- **Supplied data**:
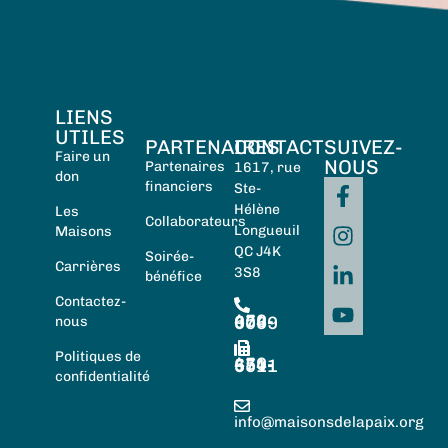
LIENS
UTILES
PARTENAIRES
CONTACT
SUIVEZ-
Faire un
NOUS
Partenaires
1617, rue
don
financiers
Ste-
Hélène
Les
Collaborateurs
Longueuil
Maisons
QC J4K
Soirée-
Carrières
3S8
bénéfice
Contactez-
450-674-0059
nous
Politiques de
450-674-5511
confidentialité
info@maisonsdelapaix.org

- **Task statement**:
Return the whole listing word for word. Pictures stay out of it.

- **Written answer**:
LIENS
UTILES
PARTENAIRES
CONTACT
SUIVEZ-
Faire un
NOUS
Partenaires
1617, rue
don
financiers
Ste-
Hélène
Les
Collaborateurs
Longueuil
Maisons
QC J4K
Soirée-
Carrières
3S8
bénéfice
Contactez-
450-674-0059
nous
Politiques de
450-674-5511
confidentialité
info@maisonsdelapaix.org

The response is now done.